Tuesday, February 1, 2011

Freemasons and Oddfellows

Went on another outing in a cemetery this weekend, to look up graves for my Dad's Find A Grave website. Me, Hux, my Dad, the girls, as well as another little girl from the neighborhood. Gorgeous day, cut unfortunately short when all the kids started arguing and we had to go home (that youthful-energy-in the-face-of-death thing I wrote of before cuts both ways).

Outwardly, cemeteries seem to be an march of tombstones with little variation, little room for individuality beyond the names and dates, but time and attention reveal this to be false. Gravestones made of marble, of granite, of concrete, even of wood (found three of those, badly worn, all details long faded). Varying amounts of aging and wear, depending on the type of stone, the age. Symbols abound for Freemasons and Oddfellows. Christian Crosses, praying hands. Mentions of various wars (the Mexican American War the oldest I could find). Engraved pictures of favorite activities of the deceased, mostly fishing and hunting. Quotes, mostly biblical, with a few poems thrown in (Frost's "miles to go before I sleep"), a few personal quotes. Flowers, teddy bears, photos, painted rocks left on the cold earth with love, sorrow, regret, longing. Several had tinsel and Christmas ornaments; one was outlined with ornaments and tinsel and had a large plastic candy cane laid in the center.

The girls are particularly interested in the graves of infants. They've learned to do the math, subtracting the birth date from the death date, and will stand at the gravesites and wonder silently at the little girl who dies at the age of two, the boy who died a month after his birth. You watch them trying to grasp at the magnitude of it all.

Below is a song - ignore the video and just listen - that runs through the closing credits of the Coens' True Grit. I downloaded it immediately after coming home from the theater, and it choked me up the first several times I listened to it. I know the hymn from way back, from my Baptist upbringing. Now, of course, it reminds me of that white clapboard Baptist church in southeastern Oklahoma, that hard red clay, those resolute wildflowers scattered among the stones.

11 comments:

Laurita said...

I love wandering through graveyards. They are peaceful - part spiritual, part historical. I think the graves, especially the older ones, have all sorts of stories to tell.

Fresca said...

I did the same thing! (download Iris Dement when I got home from "True Grit"!)

Speaking of movies--
alas, Peter Weir's latest disappoints.
Beautifully done, of course, but "The Way Home" is exactly like watching people walk thousands of kilometers through Nat'l Geographic territory... but not a whole lot else. Almost felt it could be a Omnitheater production.
(It's produced, in part, by Natl Geo.)

Anonymous said...

Nice.

John Romeo Alpha said...

Time just gets away from us.

Sueann said...

I think it is a shock to our youth to see that babies and young children have died. To see their headstones gives them pause for sure. Kids think they will live forever!!!
Hugs
SueAnn

Lynnea said...

mortality is a tough one for us 'older' folks, imagine the depth of it in such young eyes when the world still holds that expansive promise of possibility. it's wonderful they stop and pay attention like that.

Clowncar said...

Yes, Laurita. And the stories seem to go as deep as you wanna look.

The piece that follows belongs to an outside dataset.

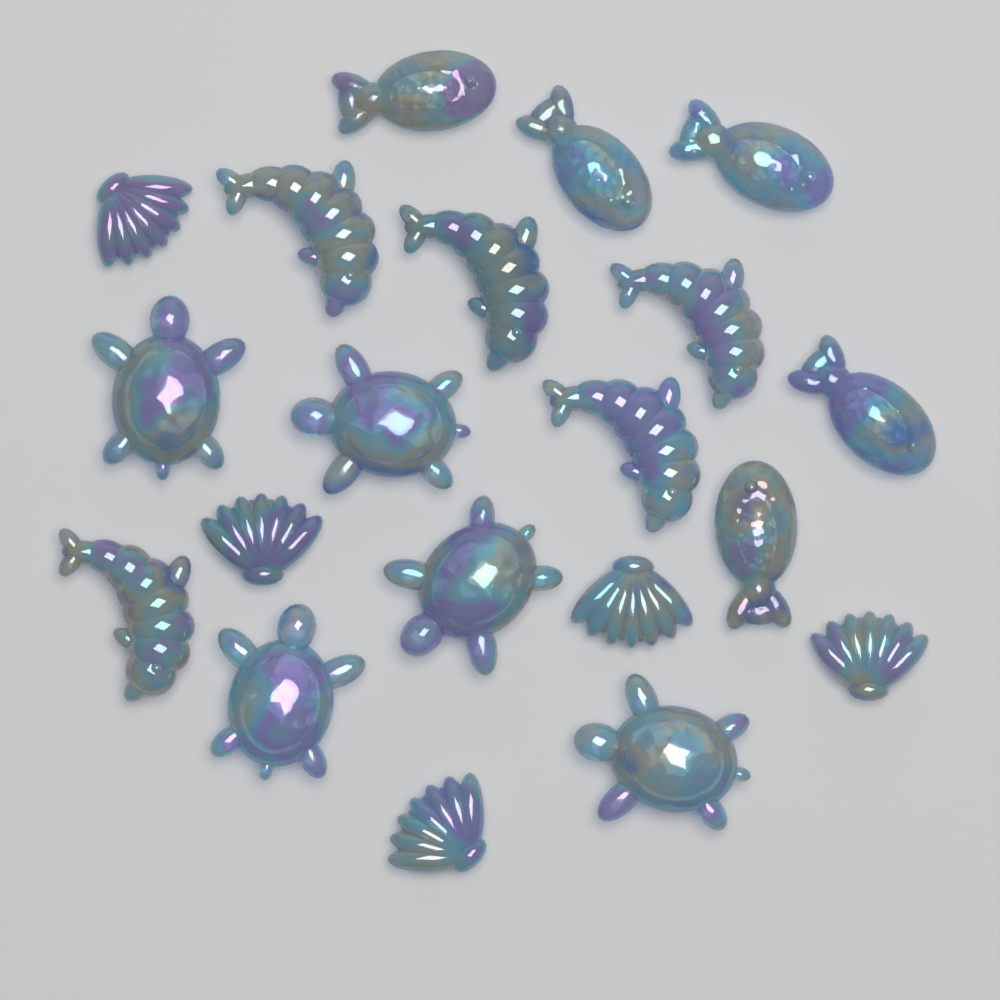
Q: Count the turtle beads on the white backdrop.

I read the reviews of the Weir movie. Too bad. Though I'll still watch it when it finds its way to Netflix. I was, incidently, one of the few people I know who didn't love True Grit. Liked it. But thought it was good, not great.

Thank you, Anon.

Everything gets away from us eventually, John.

Sue Ann, I'm not sure it's shock as much as pure non-comprehension. They just can't wrap their brains around it. Also why I think ALL kids believe in heaven. They don't know how NOT to.

Hey Maggie. Love that phrase you use: expansive promise of possibility. I think adults have that too, it's just tempered by experience, and mortality.

Frex said...

Why didn't you love the new "True Grit"?

I really, really enjoyed watching it, but when it was all over, I didn't love it like I loved the first one, with Kim Darby & John Wayne.

Probably helped that I was 8 when I saw that in 1969, but I watched it again recently and still loved it.
I'm not sure, but I think it was the touch of camp, that hint of cheese--unintentional, I assume (like Star Trek)--that made me love it.

The Coen Bros. take themselves mighty damn seriously, even when they're being funny.

Clowncar said...

I'm a little surprised myself I didn't like it more, Fresk. I've loved many of earlier Coen Bros movies. Just left me kinda cold. I heard someone describe their movies as "hermetically sealed," meaning, I assume, that you observed the story at a distance, removed from it emotionally. That's how TG kinda left me.

Fresca said...

Hm. Yeah. It has occurred to me to wonder if one or both of the bros. are a bit autistic or something.

(Sorry I'm so late responding---I took a lot of time off blogging, just catching up.)

Fresca said...

P.S. If you can, see "The Way Home" on the large screen--it's power is in the visuals, and their large scale. It was coproduced by Nat'l Geographic.